STATED PROBLEM A =
Print the passage of the DCC occupancy detector page from "Printed circuit boards" up to and including "a Bipolar output.", word for word.

PAGE EXCERPT =
Block Occupancy Detector For DCC

Printed circuit boards are available for this circuit at this web site.


  Each circuit board has 2 complete occupancy detectors, each using one-half of a 556 timer IC to provide the release time delay and outputs. Each detector has an Open Collector and a Bipolar output.


Circuit Features


Why Use the 556 Timer As the Output Device?


What The Circuit Does Not Have



Dual Detector Circuit

  The following is the schematic for the Dual - VT-5 detector circuit. The 556 timer IC provides two outputs for each detector.

VT-5 - Dual Detector Circuit


Detector Circuit Operation

  When no trains are detected the open collector outputs (Terminals A, and C) and the bipolar outputs (Terminals B and D) of the timers will be HIGH.

STATED PROBLEM B =
Output the lines of the entries from the line with "pose: elev=177.4 azim=123.5" up to and including the line with "Dot at: (286, 224)", unchanged.

DATA TO PROCESS =

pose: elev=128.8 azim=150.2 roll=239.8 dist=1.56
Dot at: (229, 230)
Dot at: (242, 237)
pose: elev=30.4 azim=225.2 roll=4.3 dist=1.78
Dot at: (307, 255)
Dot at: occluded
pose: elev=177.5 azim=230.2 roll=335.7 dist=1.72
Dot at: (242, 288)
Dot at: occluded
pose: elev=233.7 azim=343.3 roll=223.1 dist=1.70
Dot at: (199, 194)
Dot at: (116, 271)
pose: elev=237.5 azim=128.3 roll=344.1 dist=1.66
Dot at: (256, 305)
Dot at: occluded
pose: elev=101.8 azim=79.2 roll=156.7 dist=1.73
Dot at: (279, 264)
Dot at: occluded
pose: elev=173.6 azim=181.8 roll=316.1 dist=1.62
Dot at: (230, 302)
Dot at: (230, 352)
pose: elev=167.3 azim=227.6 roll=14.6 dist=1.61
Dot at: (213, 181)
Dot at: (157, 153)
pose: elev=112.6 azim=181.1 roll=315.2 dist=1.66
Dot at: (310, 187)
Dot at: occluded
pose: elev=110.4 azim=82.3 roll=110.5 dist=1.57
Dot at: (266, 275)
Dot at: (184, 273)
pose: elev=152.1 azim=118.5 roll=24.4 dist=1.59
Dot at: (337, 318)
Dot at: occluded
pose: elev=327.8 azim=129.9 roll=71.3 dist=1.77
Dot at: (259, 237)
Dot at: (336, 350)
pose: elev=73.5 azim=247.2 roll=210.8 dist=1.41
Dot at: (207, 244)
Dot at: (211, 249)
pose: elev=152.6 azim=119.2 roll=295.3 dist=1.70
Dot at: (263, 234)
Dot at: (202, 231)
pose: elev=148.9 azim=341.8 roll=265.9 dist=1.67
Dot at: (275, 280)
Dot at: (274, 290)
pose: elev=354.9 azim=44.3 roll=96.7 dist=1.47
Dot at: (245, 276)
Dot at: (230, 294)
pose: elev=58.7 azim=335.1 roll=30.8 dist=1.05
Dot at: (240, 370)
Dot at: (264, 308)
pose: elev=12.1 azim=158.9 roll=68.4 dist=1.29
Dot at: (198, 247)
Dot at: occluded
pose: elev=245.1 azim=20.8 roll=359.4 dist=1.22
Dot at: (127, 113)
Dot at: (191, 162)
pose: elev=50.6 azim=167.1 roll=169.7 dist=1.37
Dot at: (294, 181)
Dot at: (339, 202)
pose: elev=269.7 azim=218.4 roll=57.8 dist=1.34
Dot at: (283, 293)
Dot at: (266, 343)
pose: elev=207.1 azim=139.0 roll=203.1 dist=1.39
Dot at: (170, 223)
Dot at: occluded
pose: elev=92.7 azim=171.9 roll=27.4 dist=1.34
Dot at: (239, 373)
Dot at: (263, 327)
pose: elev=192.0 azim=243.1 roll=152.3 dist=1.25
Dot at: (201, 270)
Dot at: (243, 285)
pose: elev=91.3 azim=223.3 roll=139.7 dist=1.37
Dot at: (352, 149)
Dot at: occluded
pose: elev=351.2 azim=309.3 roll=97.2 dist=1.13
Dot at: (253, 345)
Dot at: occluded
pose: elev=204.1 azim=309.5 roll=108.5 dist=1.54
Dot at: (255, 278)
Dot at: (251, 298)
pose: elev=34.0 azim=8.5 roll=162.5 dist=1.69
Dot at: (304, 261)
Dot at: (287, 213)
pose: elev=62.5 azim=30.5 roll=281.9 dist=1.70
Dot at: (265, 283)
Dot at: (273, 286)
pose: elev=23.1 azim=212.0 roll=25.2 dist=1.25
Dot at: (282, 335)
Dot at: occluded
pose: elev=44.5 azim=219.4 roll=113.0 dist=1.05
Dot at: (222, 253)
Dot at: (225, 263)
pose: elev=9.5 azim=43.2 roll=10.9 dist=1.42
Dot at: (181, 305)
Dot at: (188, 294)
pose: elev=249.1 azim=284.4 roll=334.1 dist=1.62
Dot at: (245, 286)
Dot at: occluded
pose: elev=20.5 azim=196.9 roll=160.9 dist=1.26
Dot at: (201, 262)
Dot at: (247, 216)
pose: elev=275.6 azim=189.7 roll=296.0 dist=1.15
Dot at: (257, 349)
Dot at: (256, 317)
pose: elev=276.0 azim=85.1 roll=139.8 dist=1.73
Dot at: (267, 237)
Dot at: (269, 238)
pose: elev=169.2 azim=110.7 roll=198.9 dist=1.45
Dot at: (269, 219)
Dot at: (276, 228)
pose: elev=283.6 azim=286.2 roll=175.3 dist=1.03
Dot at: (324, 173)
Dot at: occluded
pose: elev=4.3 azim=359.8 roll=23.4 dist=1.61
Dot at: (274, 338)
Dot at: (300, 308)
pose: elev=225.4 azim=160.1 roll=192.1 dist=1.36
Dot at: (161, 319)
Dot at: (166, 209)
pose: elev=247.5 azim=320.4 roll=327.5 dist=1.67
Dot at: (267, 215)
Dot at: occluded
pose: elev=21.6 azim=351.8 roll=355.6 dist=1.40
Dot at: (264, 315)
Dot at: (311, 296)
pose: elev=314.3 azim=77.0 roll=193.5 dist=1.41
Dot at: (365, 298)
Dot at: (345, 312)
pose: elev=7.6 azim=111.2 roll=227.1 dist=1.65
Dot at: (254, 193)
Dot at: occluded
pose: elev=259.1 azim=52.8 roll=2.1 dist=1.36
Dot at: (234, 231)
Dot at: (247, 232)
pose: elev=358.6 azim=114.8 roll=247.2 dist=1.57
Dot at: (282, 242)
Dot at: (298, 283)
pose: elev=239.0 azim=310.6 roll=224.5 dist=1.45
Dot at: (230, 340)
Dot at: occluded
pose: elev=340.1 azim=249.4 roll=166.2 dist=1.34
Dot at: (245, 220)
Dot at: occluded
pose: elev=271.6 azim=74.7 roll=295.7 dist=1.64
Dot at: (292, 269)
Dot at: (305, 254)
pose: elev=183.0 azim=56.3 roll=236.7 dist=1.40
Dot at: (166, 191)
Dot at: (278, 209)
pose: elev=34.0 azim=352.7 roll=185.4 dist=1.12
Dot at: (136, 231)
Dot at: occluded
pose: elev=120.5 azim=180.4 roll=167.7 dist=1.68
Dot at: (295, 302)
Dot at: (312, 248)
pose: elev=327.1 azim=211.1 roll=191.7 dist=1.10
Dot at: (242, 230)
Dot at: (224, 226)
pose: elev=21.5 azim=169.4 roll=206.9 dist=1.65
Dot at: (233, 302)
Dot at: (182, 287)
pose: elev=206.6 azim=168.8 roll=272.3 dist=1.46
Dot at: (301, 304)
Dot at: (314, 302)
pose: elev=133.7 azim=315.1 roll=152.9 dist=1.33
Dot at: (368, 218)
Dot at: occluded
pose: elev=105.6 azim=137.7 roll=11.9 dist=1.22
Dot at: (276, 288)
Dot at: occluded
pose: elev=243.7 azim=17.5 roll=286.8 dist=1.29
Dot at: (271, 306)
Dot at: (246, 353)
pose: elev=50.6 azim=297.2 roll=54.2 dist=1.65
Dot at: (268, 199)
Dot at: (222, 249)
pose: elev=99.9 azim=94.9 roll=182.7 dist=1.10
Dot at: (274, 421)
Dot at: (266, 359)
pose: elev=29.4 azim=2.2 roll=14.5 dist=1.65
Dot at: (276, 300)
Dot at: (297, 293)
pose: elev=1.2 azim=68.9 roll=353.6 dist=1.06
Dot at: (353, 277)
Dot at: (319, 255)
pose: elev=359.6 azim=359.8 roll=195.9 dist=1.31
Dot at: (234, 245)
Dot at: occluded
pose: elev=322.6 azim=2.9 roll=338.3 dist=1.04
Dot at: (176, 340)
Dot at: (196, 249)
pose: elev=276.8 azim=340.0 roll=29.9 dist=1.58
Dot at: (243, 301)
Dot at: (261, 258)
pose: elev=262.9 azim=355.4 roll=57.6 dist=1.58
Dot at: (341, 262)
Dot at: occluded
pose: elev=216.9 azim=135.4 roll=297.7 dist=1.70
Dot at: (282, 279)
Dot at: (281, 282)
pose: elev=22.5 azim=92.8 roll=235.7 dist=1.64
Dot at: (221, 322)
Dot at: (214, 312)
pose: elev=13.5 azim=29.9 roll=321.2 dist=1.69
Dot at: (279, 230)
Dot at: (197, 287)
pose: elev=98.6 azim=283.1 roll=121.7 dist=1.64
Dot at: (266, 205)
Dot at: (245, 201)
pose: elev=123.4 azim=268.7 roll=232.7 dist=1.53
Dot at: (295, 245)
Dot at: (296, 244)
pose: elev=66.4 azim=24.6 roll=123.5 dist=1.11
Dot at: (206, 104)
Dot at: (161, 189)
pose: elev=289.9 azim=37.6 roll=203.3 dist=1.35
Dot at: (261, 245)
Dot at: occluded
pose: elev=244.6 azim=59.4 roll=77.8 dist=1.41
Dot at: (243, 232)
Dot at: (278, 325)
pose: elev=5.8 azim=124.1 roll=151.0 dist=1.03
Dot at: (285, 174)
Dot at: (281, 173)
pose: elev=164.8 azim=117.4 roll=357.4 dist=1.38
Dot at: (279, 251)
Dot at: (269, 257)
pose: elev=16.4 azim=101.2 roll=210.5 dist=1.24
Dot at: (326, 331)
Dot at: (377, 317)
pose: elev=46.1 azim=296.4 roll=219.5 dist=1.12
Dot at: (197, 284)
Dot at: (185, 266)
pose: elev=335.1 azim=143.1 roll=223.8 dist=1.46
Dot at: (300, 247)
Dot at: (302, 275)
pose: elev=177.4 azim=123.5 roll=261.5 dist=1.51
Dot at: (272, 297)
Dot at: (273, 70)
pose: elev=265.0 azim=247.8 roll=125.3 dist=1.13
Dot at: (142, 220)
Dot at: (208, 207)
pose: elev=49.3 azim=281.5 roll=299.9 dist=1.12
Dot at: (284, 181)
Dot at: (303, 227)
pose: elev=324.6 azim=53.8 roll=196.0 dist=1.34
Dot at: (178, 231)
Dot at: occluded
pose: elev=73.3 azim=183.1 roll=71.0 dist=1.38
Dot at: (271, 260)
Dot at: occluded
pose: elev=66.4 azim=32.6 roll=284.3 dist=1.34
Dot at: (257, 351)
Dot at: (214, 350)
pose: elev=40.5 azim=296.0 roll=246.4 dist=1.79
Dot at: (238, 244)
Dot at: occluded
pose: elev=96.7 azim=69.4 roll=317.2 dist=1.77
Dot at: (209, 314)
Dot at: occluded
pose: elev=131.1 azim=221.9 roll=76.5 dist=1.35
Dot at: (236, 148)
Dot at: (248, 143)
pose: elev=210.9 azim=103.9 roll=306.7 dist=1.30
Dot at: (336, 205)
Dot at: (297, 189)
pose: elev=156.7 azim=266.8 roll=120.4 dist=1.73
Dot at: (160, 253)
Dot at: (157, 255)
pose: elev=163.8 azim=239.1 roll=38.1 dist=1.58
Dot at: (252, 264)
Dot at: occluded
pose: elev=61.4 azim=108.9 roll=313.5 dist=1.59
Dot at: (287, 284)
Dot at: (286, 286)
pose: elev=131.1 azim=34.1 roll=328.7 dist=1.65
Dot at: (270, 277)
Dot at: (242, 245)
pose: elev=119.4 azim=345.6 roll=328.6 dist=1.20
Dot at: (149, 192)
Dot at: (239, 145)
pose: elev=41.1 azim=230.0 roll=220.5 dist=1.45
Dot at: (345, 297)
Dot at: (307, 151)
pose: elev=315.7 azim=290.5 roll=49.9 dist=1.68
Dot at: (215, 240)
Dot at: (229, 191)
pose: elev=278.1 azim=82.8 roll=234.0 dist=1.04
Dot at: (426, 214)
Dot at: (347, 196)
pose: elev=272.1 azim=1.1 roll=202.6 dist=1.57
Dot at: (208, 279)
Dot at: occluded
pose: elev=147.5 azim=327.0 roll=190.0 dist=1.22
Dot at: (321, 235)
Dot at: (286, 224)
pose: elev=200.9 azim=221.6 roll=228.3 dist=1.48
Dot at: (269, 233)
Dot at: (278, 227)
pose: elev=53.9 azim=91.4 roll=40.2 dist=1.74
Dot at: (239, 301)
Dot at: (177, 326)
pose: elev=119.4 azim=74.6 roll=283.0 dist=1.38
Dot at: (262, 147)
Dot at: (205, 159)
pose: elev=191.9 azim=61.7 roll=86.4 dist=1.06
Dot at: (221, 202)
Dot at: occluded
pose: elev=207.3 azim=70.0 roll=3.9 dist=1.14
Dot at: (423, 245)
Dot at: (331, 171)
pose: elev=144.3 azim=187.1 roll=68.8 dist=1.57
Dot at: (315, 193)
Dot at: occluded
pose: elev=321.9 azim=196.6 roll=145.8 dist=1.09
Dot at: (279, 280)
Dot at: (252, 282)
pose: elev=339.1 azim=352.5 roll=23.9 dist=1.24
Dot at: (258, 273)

WRITTEN ANSWER A =
Printed circuit boards are available for this circuit at this web site.


  Each circuit board has 2 complete occupancy detectors, each using one-half of a 556 timer IC to provide the release time delay and outputs. Each detector has an Open Collector and a Bipolar output.

WRITTEN ANSWER B =
pose: elev=177.4 azim=123.5 roll=261.5 dist=1.51
Dot at: (272, 297)
Dot at: (273, 70)
pose: elev=265.0 azim=247.8 roll=125.3 dist=1.13
Dot at: (142, 220)
Dot at: (208, 207)
pose: elev=49.3 azim=281.5 roll=299.9 dist=1.12
Dot at: (284, 181)
Dot at: (303, 227)
pose: elev=324.6 azim=53.8 roll=196.0 dist=1.34
Dot at: (178, 231)
Dot at: occluded
pose: elev=73.3 azim=183.1 roll=71.0 dist=1.38
Dot at: (271, 260)
Dot at: occluded
pose: elev=66.4 azim=32.6 roll=284.3 dist=1.34
Dot at: (257, 351)
Dot at: (214, 350)
pose: elev=40.5 azim=296.0 roll=246.4 dist=1.79
Dot at: (238, 244)
Dot at: occluded
pose: elev=96.7 azim=69.4 roll=317.2 dist=1.77
Dot at: (209, 314)
Dot at: occluded
pose: elev=131.1 azim=221.9 roll=76.5 dist=1.35
Dot at: (236, 148)
Dot at: (248, 143)
pose: elev=210.9 azim=103.9 roll=306.7 dist=1.30
Dot at: (336, 205)
Dot at: (297, 189)
pose: elev=156.7 azim=266.8 roll=120.4 dist=1.73
Dot at: (160, 253)
Dot at: (157, 255)
pose: elev=163.8 azim=239.1 roll=38.1 dist=1.58
Dot at: (252, 264)
Dot at: occluded
pose: elev=61.4 azim=108.9 roll=313.5 dist=1.59
Dot at: (287, 284)
Dot at: (286, 286)
pose: elev=131.1 azim=34.1 roll=328.7 dist=1.65
Dot at: (270, 277)
Dot at: (242, 245)
pose: elev=119.4 azim=345.6 roll=328.6 dist=1.20
Dot at: (149, 192)
Dot at: (239, 145)
pose: elev=41.1 azim=230.0 roll=220.5 dist=1.45
Dot at: (345, 297)
Dot at: (307, 151)
pose: elev=315.7 azim=290.5 roll=49.9 dist=1.68
Dot at: (215, 240)
Dot at: (229, 191)
pose: elev=278.1 azim=82.8 roll=234.0 dist=1.04
Dot at: (426, 214)
Dot at: (347, 196)
pose: elev=272.1 azim=1.1 roll=202.6 dist=1.57
Dot at: (208, 279)
Dot at: occluded
pose: elev=147.5 azim=327.0 roll=190.0 dist=1.22
Dot at: (321, 235)
Dot at: (286, 224)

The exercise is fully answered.